Thursday 10 February 2022

First World War Germans in 28mm

I completed painting a First World War British platoon last year and I then made a start on the Germans but only managed to paint a couple of NCOs and ten riflemen before allowing myself to become distracted.


My plan for January this year was to complete the rest of the German platoon and a group of Stosstruppen. The aim with the stormtroopers is to have just enough to substitute for figures in the regular platoon and make it look more like Stosstruppen than regular infantry. I didn't really need to have a duplicate platoon. 

I'm pleased to say I hit the January target and that's pleasing for two reasons - firstly, it's just good to have this project back on track and the core German platoon painted, and secondly, I'm going to try and make 2022 a year for completing projects, before I embark on anything knew. Now, I know, that's a foolish thing to make public, I think we all know how easily these sort of resolution are to break, especially in this hobby of all places. So far, so good, this First World War project has been very slow coming together.

Like my British platoon, all of the figures are from Great War Miniatures. I really do like these sculpts, they are full of character. While their British are very good I think the Germans are my favourites. 

My intention is to use these to play Through the Mud and Blood from Too Fat Lardies. I'm also interested in a variant they published in one of their Specials entitled 'CoCing up the Mud and Blood' which merged elements of Chain of Command with Through the Mud and Blood. As it happens the origin of Chain of Command lay in a request for the Lardies to create a Second World War version of Through the Mud and Blood. What started as an adaptation finally morphed into Chain of Command as we know it today, an entirely new rule set altogether and one I particularly like. So I'll be intrigued to see how that variant works.

Those rules and these figures are more suited to reflecting the units and combat from 1916-18, a period of great tactical development that saw the shape and composition of the infantry platoon in all armies transform considerably from the organisation in 1914. The German platoon is generally made up of four squads with between eight and ten men in each, sometimes these squads will each have two teams, one of riflemen and an LMG team; at other times it had a specialist grenade squad and at others a specialist LMG squad. Given the variation I've tried to put together enough figures to cover most options.

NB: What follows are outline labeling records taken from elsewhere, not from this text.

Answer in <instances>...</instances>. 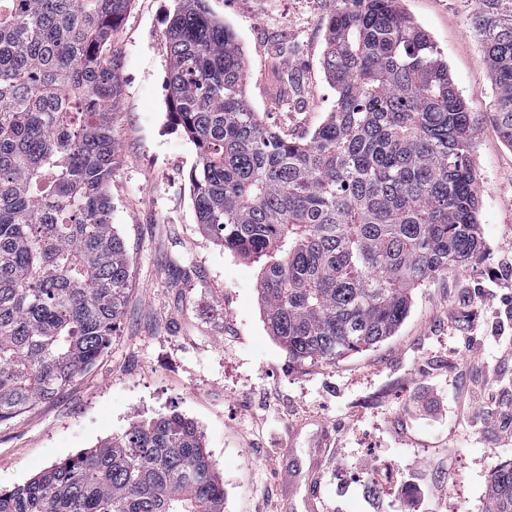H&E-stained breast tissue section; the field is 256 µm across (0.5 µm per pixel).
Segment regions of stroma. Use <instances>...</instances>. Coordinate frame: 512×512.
<instances>
[{
  "label": "stroma",
  "instance_id": "obj_1",
  "mask_svg": "<svg viewBox=\"0 0 512 512\" xmlns=\"http://www.w3.org/2000/svg\"><path fill=\"white\" fill-rule=\"evenodd\" d=\"M235 32L251 108L288 138L312 136L335 91L322 68L335 0H208ZM173 0H133L109 44L121 61L108 192L130 261L128 297L96 364L55 398L0 424V487L121 435L136 419L194 420L224 481V512H285L284 469L305 466L330 433L321 512H420L434 483L441 512H485L494 466L512 463V148L476 126L483 257L416 289L396 334L332 364L292 363L258 302L262 264L224 250L198 224L194 145L168 112L164 32ZM435 43L470 111L485 112L490 72L476 0H402ZM292 45L305 89L277 107L271 54ZM297 431L294 450L283 443ZM394 484L373 486L375 466Z\"/></svg>",
  "mask_w": 512,
  "mask_h": 512
}]
</instances>
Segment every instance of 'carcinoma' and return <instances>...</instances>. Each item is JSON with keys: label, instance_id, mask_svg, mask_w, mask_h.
Instances as JSON below:
<instances>
[{"label": "carcinoma", "instance_id": "carcinoma-1", "mask_svg": "<svg viewBox=\"0 0 512 512\" xmlns=\"http://www.w3.org/2000/svg\"><path fill=\"white\" fill-rule=\"evenodd\" d=\"M325 26L331 112L308 140L279 135L245 94L234 32L207 0H175L168 99L199 154L198 223L265 260L258 297L293 363L384 342L413 292L482 256L470 112L400 0H340ZM481 5L493 76L485 114L512 147V10ZM132 0H0V424L48 400L107 347L129 258L111 221L121 88L104 53ZM486 512H512V463ZM0 512H224V484L189 418L135 421L28 481Z\"/></svg>", "mask_w": 512, "mask_h": 512}]
</instances>
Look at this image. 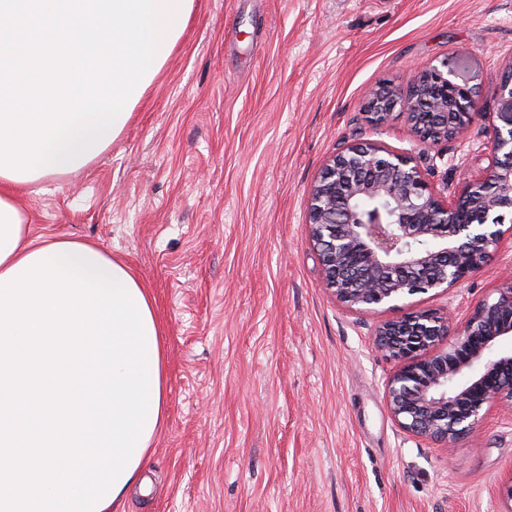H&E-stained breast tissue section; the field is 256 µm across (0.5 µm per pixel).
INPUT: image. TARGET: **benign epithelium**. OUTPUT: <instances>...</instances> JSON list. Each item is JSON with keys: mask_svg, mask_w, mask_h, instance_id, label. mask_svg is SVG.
Listing matches in <instances>:
<instances>
[{"mask_svg": "<svg viewBox=\"0 0 512 512\" xmlns=\"http://www.w3.org/2000/svg\"><path fill=\"white\" fill-rule=\"evenodd\" d=\"M455 78L444 60L404 89L370 90L367 124L381 129L402 117L424 145L461 137L482 113L473 89ZM498 95L507 111L502 125L484 129L491 162L480 176L463 177L451 199L407 156L373 142L336 148L309 190L306 224L323 280L344 307L372 310L446 291L512 237V65ZM372 336L375 349L399 363L385 397L403 432L448 449L492 410L512 415V278L457 327L451 314L425 310L383 321Z\"/></svg>", "mask_w": 512, "mask_h": 512, "instance_id": "obj_1", "label": "benign epithelium"}]
</instances>
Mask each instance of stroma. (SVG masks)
<instances>
[{
	"instance_id": "stroma-1",
	"label": "stroma",
	"mask_w": 512,
	"mask_h": 512,
	"mask_svg": "<svg viewBox=\"0 0 512 512\" xmlns=\"http://www.w3.org/2000/svg\"><path fill=\"white\" fill-rule=\"evenodd\" d=\"M445 59L485 108L428 149L426 180L454 193L491 159L512 0H194L122 134L21 192L36 233L124 262L161 327L167 418L148 495L118 512H512V419L491 412L449 451L407 436L385 402L396 364L370 338L413 311L463 322L512 277V244L449 291L351 312L305 223L339 143L415 153L403 121L365 122L367 90Z\"/></svg>"
}]
</instances>
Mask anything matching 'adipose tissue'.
<instances>
[{"instance_id": "obj_1", "label": "adipose tissue", "mask_w": 512, "mask_h": 512, "mask_svg": "<svg viewBox=\"0 0 512 512\" xmlns=\"http://www.w3.org/2000/svg\"><path fill=\"white\" fill-rule=\"evenodd\" d=\"M0 176V512H113L166 419L149 297L95 244L33 235Z\"/></svg>"}]
</instances>
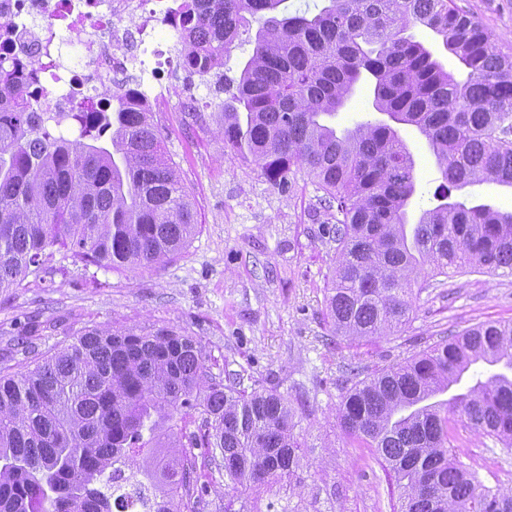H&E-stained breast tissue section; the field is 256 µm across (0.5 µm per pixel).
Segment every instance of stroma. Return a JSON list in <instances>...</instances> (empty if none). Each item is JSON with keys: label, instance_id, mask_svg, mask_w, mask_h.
I'll return each instance as SVG.
<instances>
[{"label": "stroma", "instance_id": "1", "mask_svg": "<svg viewBox=\"0 0 512 512\" xmlns=\"http://www.w3.org/2000/svg\"><path fill=\"white\" fill-rule=\"evenodd\" d=\"M512 55V0H455ZM197 92L210 112L195 122L156 114L163 146L176 163L196 214L186 246L158 269L108 268L54 253L42 279L0 291V368L74 342L84 330H149L167 324L198 338L213 374L238 388L277 389L295 410L303 461L290 482L240 496L243 512H396L397 493L371 449L347 438L336 416L346 392L462 330L512 323V273H422L402 331L350 342L333 334L325 296L338 260L332 211L303 170L272 185L258 166L225 148L222 95ZM369 84L356 87L331 119L343 130L376 120ZM415 160L410 222L436 204L442 176L426 137L399 128ZM463 467L483 484L512 487V447L451 424ZM206 490L195 512H224V463L201 464Z\"/></svg>", "mask_w": 512, "mask_h": 512}]
</instances>
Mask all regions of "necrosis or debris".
Returning <instances> with one entry per match:
<instances>
[{"instance_id": "obj_1", "label": "necrosis or debris", "mask_w": 512, "mask_h": 512, "mask_svg": "<svg viewBox=\"0 0 512 512\" xmlns=\"http://www.w3.org/2000/svg\"><path fill=\"white\" fill-rule=\"evenodd\" d=\"M170 10L169 0H0V64L24 69L33 111L63 129L70 113L100 111L104 80L143 111L166 112L168 87L149 93L144 77L171 70L188 52ZM128 17L135 29L124 26Z\"/></svg>"}]
</instances>
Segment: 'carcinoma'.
Here are the masks:
<instances>
[{"label":"carcinoma","instance_id":"1","mask_svg":"<svg viewBox=\"0 0 512 512\" xmlns=\"http://www.w3.org/2000/svg\"><path fill=\"white\" fill-rule=\"evenodd\" d=\"M182 0L204 74L259 23L239 75L224 79V146L274 185L292 168L336 208L338 264L326 295L333 333L392 335L407 321L423 265L512 271V210L452 200L469 184L512 188V57L454 0ZM422 25L469 70L462 84L408 30ZM390 122L324 123L358 84ZM74 112L70 140L38 124L18 72L0 66V289L40 277L58 247L96 265L156 269L195 233L192 205L149 112L117 98ZM428 140L444 184L408 223L414 159L398 127ZM484 362L501 370L468 384ZM201 341L162 324L95 328L26 371H0V512H193L198 459L220 450L234 498L290 478L301 444L275 391L228 386ZM512 444V324L485 323L355 384L337 420L374 449L399 512H512V488L479 483L448 448L450 416ZM201 417V425L188 428Z\"/></svg>","mask_w":512,"mask_h":512}]
</instances>
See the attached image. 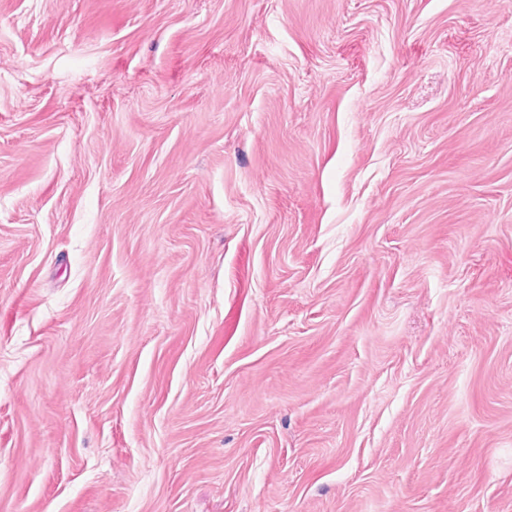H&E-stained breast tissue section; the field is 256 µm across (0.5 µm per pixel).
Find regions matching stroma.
Listing matches in <instances>:
<instances>
[{"label": "stroma", "instance_id": "stroma-1", "mask_svg": "<svg viewBox=\"0 0 512 512\" xmlns=\"http://www.w3.org/2000/svg\"><path fill=\"white\" fill-rule=\"evenodd\" d=\"M0 512H512V0H0Z\"/></svg>", "mask_w": 512, "mask_h": 512}]
</instances>
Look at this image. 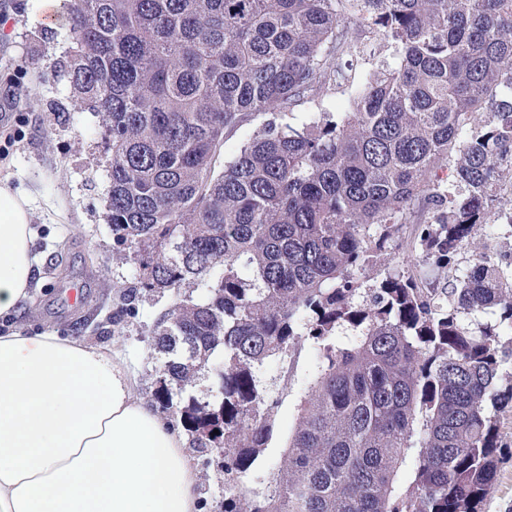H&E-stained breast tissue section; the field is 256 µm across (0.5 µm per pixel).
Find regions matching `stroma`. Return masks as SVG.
<instances>
[{"instance_id":"obj_1","label":"stroma","mask_w":512,"mask_h":512,"mask_svg":"<svg viewBox=\"0 0 512 512\" xmlns=\"http://www.w3.org/2000/svg\"><path fill=\"white\" fill-rule=\"evenodd\" d=\"M70 0H56L55 22L44 19V0H0V178L32 196L31 222L37 230L34 251L42 262L37 285L13 314L0 317V332H56L81 337L120 353L138 374L136 392L155 402L166 354L153 346L152 332L176 299L201 300L203 289L187 283L179 293L139 290L124 305L115 286L139 280L142 270L128 249L114 247L108 222L111 182L105 129L100 116L80 102L67 78H47L51 67L68 60L73 47ZM366 48L345 68L335 86L301 103L290 117L300 124L317 112H345L356 90L371 73L393 64V47L382 33L365 39ZM424 215L407 209L392 244L405 274L443 285L444 273L422 261L415 243L416 224ZM82 289L70 304L68 292ZM320 359L313 343L267 359L258 371L274 404V432L246 478L262 494L279 463ZM504 435L500 463L485 512H512V411L500 415ZM198 474L201 512H220L224 466L210 452L187 451Z\"/></svg>"}]
</instances>
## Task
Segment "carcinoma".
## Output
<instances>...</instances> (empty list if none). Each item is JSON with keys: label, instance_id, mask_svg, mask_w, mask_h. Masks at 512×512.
I'll return each mask as SVG.
<instances>
[{"label": "carcinoma", "instance_id": "carcinoma-1", "mask_svg": "<svg viewBox=\"0 0 512 512\" xmlns=\"http://www.w3.org/2000/svg\"><path fill=\"white\" fill-rule=\"evenodd\" d=\"M349 21L379 28L396 65L350 111L284 121L336 82L331 55L360 48ZM73 32L51 75L102 117L112 238L143 270L120 297L206 289L155 326L158 400L192 447L224 457V512H483L512 409V288L486 253L423 288L387 244L416 201L436 212L420 244L444 272L474 225L512 230V207L488 220L512 183V0H76ZM261 114L214 175L226 133ZM445 163L457 194L436 177ZM372 258L388 273L366 289L355 272ZM461 314L494 319L473 332ZM307 341L320 363L258 496L243 478L274 424L254 369ZM215 353L220 400L174 402Z\"/></svg>", "mask_w": 512, "mask_h": 512}]
</instances>
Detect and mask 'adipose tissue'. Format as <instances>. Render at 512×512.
<instances>
[{
	"mask_svg": "<svg viewBox=\"0 0 512 512\" xmlns=\"http://www.w3.org/2000/svg\"><path fill=\"white\" fill-rule=\"evenodd\" d=\"M30 199L0 180V316L38 258ZM118 355L78 338L0 334V512H199L184 438Z\"/></svg>",
	"mask_w": 512,
	"mask_h": 512,
	"instance_id": "1",
	"label": "adipose tissue"
}]
</instances>
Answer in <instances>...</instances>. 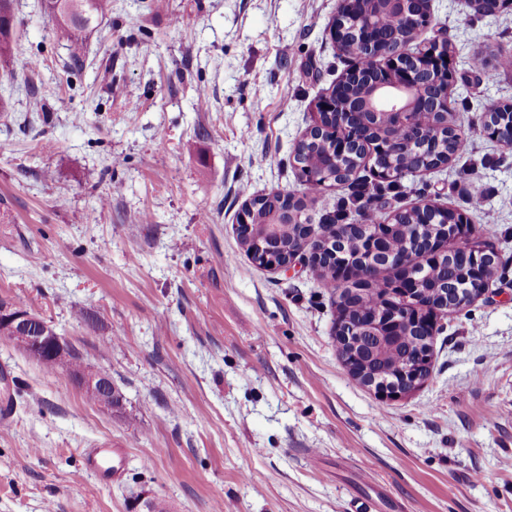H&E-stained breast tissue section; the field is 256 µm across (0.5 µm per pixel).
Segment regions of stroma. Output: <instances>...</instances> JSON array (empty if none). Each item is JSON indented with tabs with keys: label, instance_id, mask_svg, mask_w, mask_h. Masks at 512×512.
Listing matches in <instances>:
<instances>
[{
	"label": "stroma",
	"instance_id": "stroma-1",
	"mask_svg": "<svg viewBox=\"0 0 512 512\" xmlns=\"http://www.w3.org/2000/svg\"><path fill=\"white\" fill-rule=\"evenodd\" d=\"M338 0H112L80 36L14 0L0 57V299L24 300L109 372L106 412L0 338V512H512V150L481 132L512 101V7L433 0L468 152L401 181L377 219L423 199L485 228L502 261L449 313L431 374L382 401L336 347L315 270L272 272L236 233L248 197L304 198L312 224L346 185L308 193L290 160L349 60ZM81 39L83 64H71ZM484 52L488 64L472 70ZM124 449L120 479L86 468Z\"/></svg>",
	"mask_w": 512,
	"mask_h": 512
}]
</instances>
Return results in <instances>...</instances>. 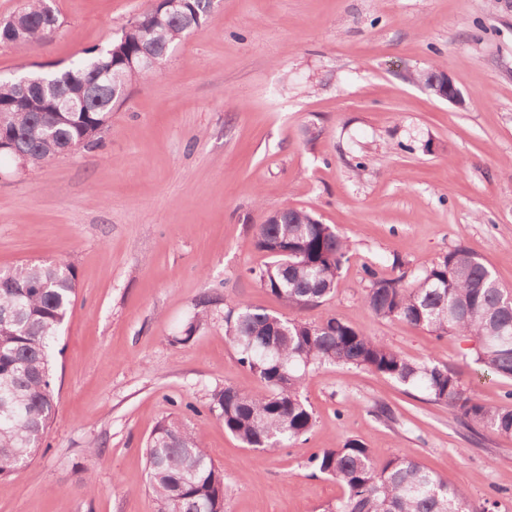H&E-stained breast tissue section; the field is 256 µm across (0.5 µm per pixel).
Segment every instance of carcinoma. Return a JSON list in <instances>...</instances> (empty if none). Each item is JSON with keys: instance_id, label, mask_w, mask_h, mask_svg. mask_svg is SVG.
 Wrapping results in <instances>:
<instances>
[{"instance_id": "obj_1", "label": "carcinoma", "mask_w": 512, "mask_h": 512, "mask_svg": "<svg viewBox=\"0 0 512 512\" xmlns=\"http://www.w3.org/2000/svg\"><path fill=\"white\" fill-rule=\"evenodd\" d=\"M46 3L24 0L10 16L15 24L0 26V43L26 50L48 40L62 22ZM212 9L213 0H155L109 45L34 72L40 83L23 104L16 103L15 85L0 80V157L33 172L69 151L100 146L115 103L133 83L155 75L142 63L144 54L168 55L206 24ZM255 236L256 250H272L255 277L289 309L317 306L339 288L347 240L310 212L288 207L285 223L259 224ZM365 273L364 302L376 318L422 328L438 339L466 337L480 374L512 379V289L500 285L478 254L458 246L414 284L404 274L388 278L372 267ZM76 295L75 270L63 261L0 270V478L17 473L38 452L54 419L55 344ZM215 305L217 299L201 298L172 342H190L212 319ZM223 320L239 363L263 391L226 385L211 394L206 413L263 456L315 428L317 415L302 389L307 374L326 365L361 368L419 387L461 422L512 437V408L483 402L453 367L410 359L337 317L312 324L226 300ZM145 452L158 512H224V469L209 456L198 428L166 416ZM308 464L342 489L322 512H489L474 508L464 490L420 463L403 455L378 462L356 439L322 449Z\"/></svg>"}]
</instances>
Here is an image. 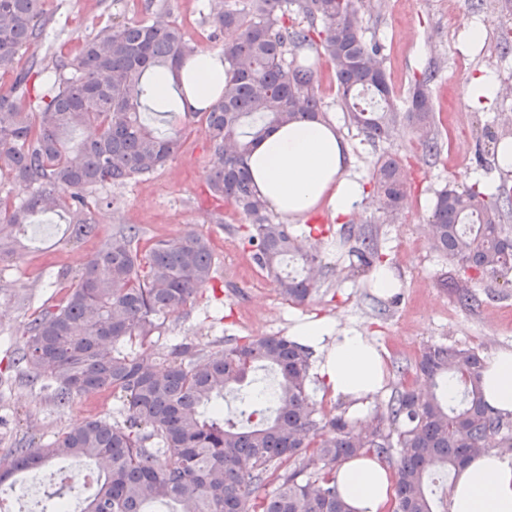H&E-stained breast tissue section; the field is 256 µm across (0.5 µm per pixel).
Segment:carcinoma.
<instances>
[{"label": "carcinoma", "mask_w": 512, "mask_h": 512, "mask_svg": "<svg viewBox=\"0 0 512 512\" xmlns=\"http://www.w3.org/2000/svg\"><path fill=\"white\" fill-rule=\"evenodd\" d=\"M52 17L44 0H0V68L43 42ZM213 33L231 31L222 46L226 80L209 107L187 110L202 123L210 147V196L248 219L244 242L287 302L303 305L326 266L318 249L322 229L295 235L257 196L247 168L254 143L275 124L327 119L312 71L288 56L318 42L333 65L349 125L372 142H386L405 120L425 154L438 152L431 94L437 69L415 81L405 110L394 103L381 48L359 25L354 0H210ZM196 41L179 25L157 19L103 27L72 55L31 56L9 90L0 91V180L27 191L0 196V263L19 253L18 233L40 214H66L71 236H98L102 205L90 195L164 168L184 145L182 131L160 133L141 112L160 113L175 101L156 98L155 77L169 72L185 98L183 61ZM45 78L33 96L32 79ZM260 120L247 131V120ZM86 129L77 143L70 136ZM373 196L391 219L407 198L408 175L391 154L378 157ZM512 185L436 193L427 224L431 248L459 265L443 286L469 310L480 304L469 284L512 275ZM355 242L350 277L381 262L377 241L355 224L340 229ZM135 224L104 239L57 304H42L26 323L13 364L19 376L47 392L58 408L74 397L108 393L121 402L119 418L89 417L54 439L20 440L0 466V485L18 472H37L61 459H80L99 471L82 512H350L336 483L346 459L371 453L395 465L393 512H438L441 476L494 448H512V421L484 400L485 360L472 348L423 346L413 364L398 367L401 383L370 418L328 417L309 393L312 350L288 336L203 346L185 338L165 358L149 347L169 312L187 306L214 279L208 235L194 229L141 248ZM277 376L275 409L247 397L253 423L224 418V393L241 391L257 368ZM422 379L434 390L417 391ZM456 382L453 396L438 389ZM282 469L269 497L256 495L270 470ZM83 488L69 484L46 495L42 512H63Z\"/></svg>", "instance_id": "cac0c4a2"}]
</instances>
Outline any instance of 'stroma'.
Returning <instances> with one entry per match:
<instances>
[{
	"label": "stroma",
	"instance_id": "35a3bbf8",
	"mask_svg": "<svg viewBox=\"0 0 512 512\" xmlns=\"http://www.w3.org/2000/svg\"><path fill=\"white\" fill-rule=\"evenodd\" d=\"M167 21L184 26L198 46L220 50L222 42L209 38L204 19L206 0H166ZM51 15L46 37L35 50L21 49L14 66L30 54L50 56L68 52L99 29L128 19H148V0H46ZM482 27V42L463 49L465 29L458 16ZM358 19L367 38L383 47L388 80L397 106H405L414 80L429 64H437L438 78L431 88L436 109L439 149L431 159L408 125H400L388 143L367 142L348 125L337 96L332 65L319 46L302 50L297 60L309 65L323 98L329 121L346 142L351 171L369 184L374 163L384 153L399 160L413 159V181L402 214L387 220L371 193H363L353 209L354 224L378 238L383 261L399 283L389 295L376 293L369 276L348 275V248L338 231L345 217L334 216L327 206L319 215L333 230L321 244V258L331 271L310 302H284L269 278L259 277L252 254L244 249L238 227L246 218L232 206L223 209V224L211 221L206 174L208 143L194 130L176 157L150 177L121 187H108L103 195L111 203L101 213L102 233L111 235L120 224L138 225L144 240L171 239L193 228L210 236L214 246V290L200 293L180 312L170 314L153 353L183 337L209 342L218 336H286L295 322L323 317L340 328L361 331L385 353L387 378L382 404L400 384L396 363L413 361L428 343L457 344L478 350L485 361L512 351V286L492 279L474 285L480 307L462 308L441 281L456 274L454 261L434 252L424 231L435 193L444 186L463 189L479 183L490 186L504 177L495 161L496 142L505 122L512 121V51L502 43L512 36V11L504 0H365ZM493 74L499 94L476 106L464 86L478 75ZM23 247L16 260L0 264V459L22 436L47 439L82 422L88 416L112 411L114 399L75 398L60 410L39 388L22 380L11 357L25 339L30 314L43 303H56L95 250L90 241L70 239L63 218L39 215L21 230ZM57 468L30 474L28 480L0 493L9 512H41L45 496L54 487Z\"/></svg>",
	"mask_w": 512,
	"mask_h": 512
}]
</instances>
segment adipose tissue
<instances>
[{
	"label": "adipose tissue",
	"instance_id": "obj_1",
	"mask_svg": "<svg viewBox=\"0 0 512 512\" xmlns=\"http://www.w3.org/2000/svg\"><path fill=\"white\" fill-rule=\"evenodd\" d=\"M190 103L203 105L224 86V58L198 51L182 70ZM249 169L257 193L274 213L291 219L307 216L320 204L334 215L348 214L363 193L350 173L347 146L330 124L316 121L274 127L254 147ZM297 341L320 351L318 374L324 387L361 413L384 389L385 357L361 332L339 331L318 318L296 324ZM488 405L512 413V352L499 353L483 373ZM351 512H385L392 488L387 469L373 456L346 461L337 473ZM454 512H512V458L491 451L462 468L451 487Z\"/></svg>",
	"mask_w": 512,
	"mask_h": 512
}]
</instances>
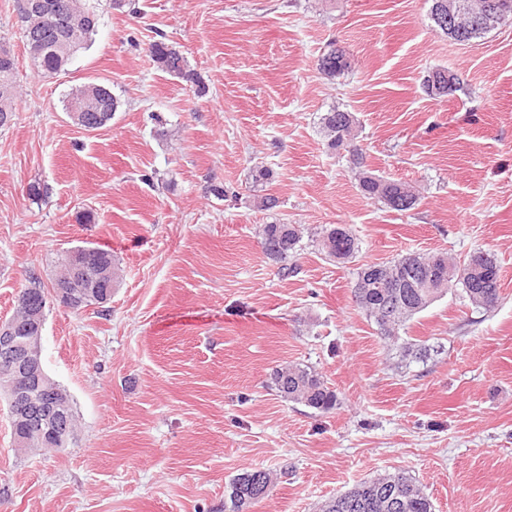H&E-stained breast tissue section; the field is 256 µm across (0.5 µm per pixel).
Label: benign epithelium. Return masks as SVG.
I'll return each mask as SVG.
<instances>
[{"label": "benign epithelium", "mask_w": 512, "mask_h": 512, "mask_svg": "<svg viewBox=\"0 0 512 512\" xmlns=\"http://www.w3.org/2000/svg\"><path fill=\"white\" fill-rule=\"evenodd\" d=\"M474 20L482 27L500 23L491 2L476 12ZM60 24L81 30L89 26V21L82 14L66 8L55 15L54 25ZM108 278L109 267L83 257L72 277L55 280L41 305L31 309L26 320V330L31 337L19 335L20 324L11 319L0 322V391L10 403L16 447L26 448L30 439L36 437L60 450L73 439L74 431L69 420H60L67 416L69 395L52 381L43 366L40 338L46 320L44 308L53 299L66 308L73 307L80 298L100 301L102 284Z\"/></svg>", "instance_id": "obj_1"}]
</instances>
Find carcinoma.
Returning a JSON list of instances; mask_svg holds the SVG:
<instances>
[{"label":"carcinoma","instance_id":"1","mask_svg":"<svg viewBox=\"0 0 512 512\" xmlns=\"http://www.w3.org/2000/svg\"><path fill=\"white\" fill-rule=\"evenodd\" d=\"M430 19L434 26L448 38L461 45H468L487 34V29L474 25L468 13L477 9L483 0H431ZM21 30L39 29L44 33L37 41H24L26 52L33 65L48 75L68 71L72 57L60 59L54 48L64 32L49 25L46 15L21 17ZM144 51L161 69L173 76L189 78L187 60L177 49L164 40H152ZM0 127L10 121L15 99V56L11 49L0 43ZM347 68V61L331 48L317 60V69L324 78L331 80ZM460 82L448 86V69L436 68L424 75V92L444 98L457 90ZM356 118L353 113L334 106L319 117V128L327 139V147L344 151L354 168L358 169V183L363 195L386 208L404 212L418 204L419 196L413 186L405 181L391 179L364 170L363 149L355 134ZM305 233L302 224H263L258 231L259 242L267 258L280 264L279 274L286 277L295 272L296 266L288 260L296 257ZM318 251L330 259L346 262L358 251V244L347 228L325 224L311 236ZM461 285L470 303L477 309L490 311L500 299V270L496 259L486 252H475L459 263L446 252H406L382 263L363 264L358 268L355 302L366 317L376 326L377 333L385 338L398 336L407 322L427 309L433 302L448 293V289ZM271 380L280 396L288 401L301 403L318 412H328L336 407L337 395L327 387L319 375L307 366H277ZM259 479L266 490H271V474L251 470L234 478L224 512H248L258 501L244 476ZM322 512H434L431 499L423 493L415 479L407 472L397 471L365 480L335 498L325 502Z\"/></svg>","mask_w":512,"mask_h":512}]
</instances>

The men are led by a mix of NCOs and junior officers. I've based these on slightly larger bases than the riflemen and in some cases added terrain items to help record the leader's command initiative level.

Here is a ten man rifle squad, including two grenade specialists and the squad's NCO.

The Germans developed their own LMG, although to use the term 'light' might be overly generous, it was a bulky weapon based on the MG08 machine gun. Here is an LMG squad - essentially the MG08/15 gunner and his assistant with a group of riflemen to serve as ammunition carriers.

The Germans captured a number of British Lewis guns which they put into service after making modifications and Great War Miniatures include one of these in their German LMG set.

Talking of machine guns, no First World War collection would be complete without at least one of these and here is the mounted MG08.

The Great War Miniatures stormtroopers look splendid and many are festooned with sandbags brimming with grenades. I've gone for the camouflage helmet look with many of these.

Of course, having said the platoon is completed, what I really mean is the core platoon - there will always be more to add by way of supports for specific scenarios, so the project is not yet finished......but it's getting closer.

Talking of supports I have finished a couple of snipers.

A flamethrower team:

A granatenwerfer:

An anti-tank rifle:

Hopefully a few of the most common supports that I'm likely to be using at this stage of the war.

A 77mm field gun:

And, last but not least a few casualties, something I like to use to illustrate the action for the AARs I write for this blog.

The remaining figures in the paint queue include a handful of infantry wearing gas masks, but for now I have enough Germans to make up a platoon.

The British platoon is also composed of figures from Great War Miniatures and they match the Germans for size and the character of the sculpts.

With the painted Germans now added to the British platoon the project is really starting to come to fruition. It's been a long time coming but I'm finally getting there.